TE LA RICORDI QUELLA NAVE??!!
Apro gli occhi appena la sveglia comincia a suonare. Mi stiracchio leggermente e mi metto a sedere sul letto, evitando che i piedi, penzoloni, tocchino il pavimento freddo. Prendo un po’ di coraggio, mi alzo e raggiungo repentina la cucina. La televisione è già accesa. Mentre preparo la colazione, una telecronaca interrompe il mio stato di trance. «Sono passati trentacinque anni – dice la giornalista – dall’attentato di Capaci, in cui morirono il giudice Giovanni Falcone, con la moglie Francesca Morvillo e gli agenti di scorta Vito Schifani, Rocco Dicillo e Antonio Montinaro». La mia mente ora è un flusso di pensieri; comincio a ripercorrere quei due giorni, il 22 e il 23 maggio del 2017, esattamente dieci anni fa. Il telefono squilla. Con un gesto rapido lo prendo e rispondo, senza neanche guardare chi possa essere a quest’ora del mattino. «Pronto, Carlotta? Stai guardando il telegiornale?» Riconosco la voce: è lei, la mia compagna di avventura di quei due giorni di dieci anni prima. «Sì, la sto guardando anch’io e mi è subito tornata in mente quella sera del ventuno maggio, quando siamo partiti in treno dalla stazione di Milazzo e, poi, il giorno dopo da Civitavecchia in nave per Palermo. La nave della legalità.
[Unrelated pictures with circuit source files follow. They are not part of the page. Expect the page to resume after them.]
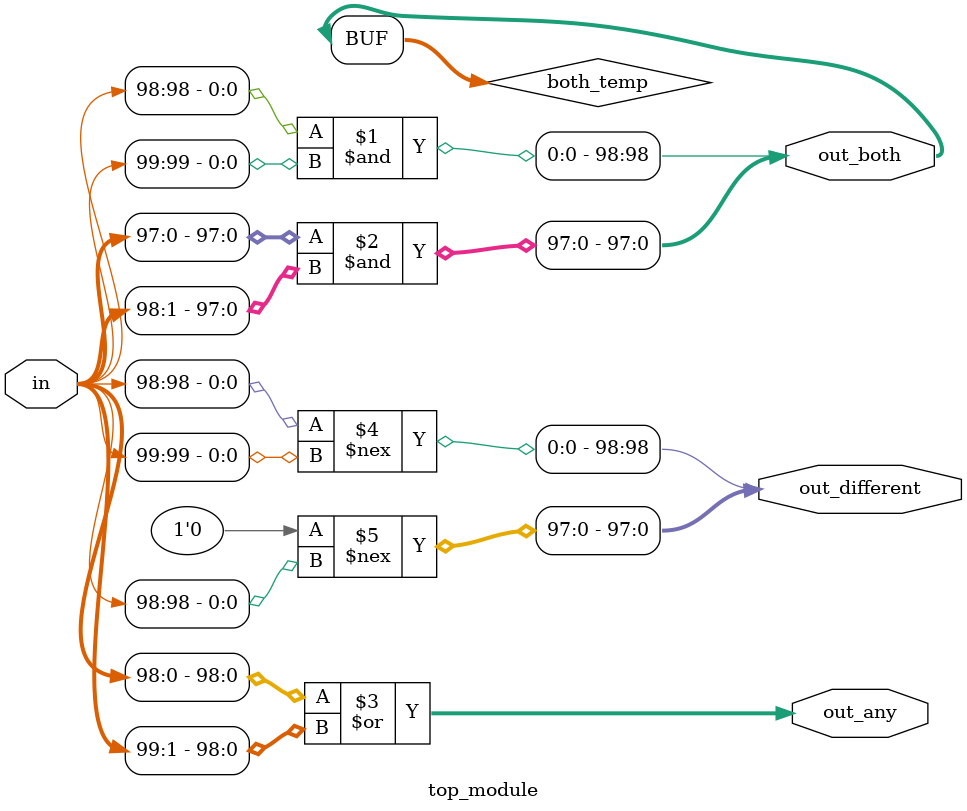
<source format=sv>
module top_module (
    input [99:0] in,
    output [98:0] out_both,
    output [99:1] out_any,
    output [99:0] out_different
);

    // Declare internal wire for out_both
    wire [98:0] both_temp;

    // Calculate out_both
    assign both_temp[98] = in[98] & in[99];
    assign both_temp[97:0] = in[97:0] & in[98:1];
    assign out_both = both_temp;

    // Calculate out_any
    assign out_any[1:99] = in[0:98] | in[1:99];
    assign out_any[0] = in[0];

    // Calculate out_different
    assign out_different[98] = (in[98] !== in[99]);
    assign out_different[97:0] = (in[97:0] !== in[98:0]);

endmodule

</source>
Eravamo così emozionate!».
Rispondo guardando in tv le immagini dei ragazzi che sono appena arrivati a Palermo. «Ti ricordi quando ci hanno dato il badge? – dice lei – Il laccetto era amaranto». Sto guardando le immagini e mi sembra di rivivere di nuovo quei momenti: l’euforia, l’emozione, la commozione nel ricordo di un evento così importante. Mi fermo un attimo cercando di riprendere in mente anche dettagli i più piccoli. «L‘attesa sulla nave prima di partire – aggiunsi – io me la ricordo! E quando lasciammo il porto, con quella la brezza che ci scompigliava i capelli delicatamente. Tu invece? Ricordi le mille foto fatte negli specchi che decoravano i locali della nave?». «Certo – rispose lei – come dimenticarle! Da qualche parte devo averle ancora, ma non so esattamente dove. Per non parlare della colazione alle 6:45, quando addentammo quell’unico cornetto con gli occhi ancora piccoli per il sonno».
Sento dall’altro capo del telefono una risata che mi contagia immediatamente. «E quel latte con un po’ di caffè spacciato per cappuccino?». Continuo a ridere che quasi mi strozzo. «Sai a cosa sto pensando anche? Alle canzoni che ci hanno svegliato quella mattina sulla nave». Vero, ci eravamo alzate già arrabbiate maledicendo il mondo intero. Ma all’arrivo a Palermo ci rendemmo conto della magnifica giornata che ci aspettava, dimenticando subito il modo brusco con cui ci avevano svegliate. Ridacchio leggermente prima di attaccare: «Ci sono stati uomini che sono morti giovani ma consapevoli che le loro idee
sarebbero rimaste nei secoli, come parole, iperbole, intatte e reali come piccoli miracoli». Canticchio la canzone di Fabrizio Moro che stanno mandando, ancora una volta, in TV e contagio anche la mia amica.
«Mi ricordo ancora le manate di pittura sulle maglie bianche, in piazza Magione», mi dice lei di punto in bianco. «Sì – rispondo io – ci siamo proprio divertite quella volta, vero? La cosa più bella, però, sai qual è? Quell’esperienza ha contribuito a formare la nostra conoscenza. A distanza di dieci anni ci ricordiamo anche i dettagli». La sento sospirare: «È bello sapere che quando eravamo più piccole, noi abbiamo portato avanti le loro idee e che i giovani di questa generazione, adesso, stanno facendo la stessa cosa».
Vero, dobbiamo continuare tutti sulla strada di Falcone e Borsellino, perché la mafia possa essere finalmente debellata. Porteremo sempre nel cuore l’esperienza della nave della legalità perché è stato un evento straordinario che ci ha dato un’emozione unica.
«Carlotta! Carlotta, guarda che la prof parla con te! Ti ha già chiamato tre volte!»
«Allora Carlotta, mi porti il compito? Insomma, mi spieghi che stavi facendo? Perché non mi ascoltavi?»
«Che cosa stavo facendo? Nulla prof; nulla, davvero. No; in effetti, pensavo a quando sono stata … sarò … vabbè lasci perdere. Arrivo.»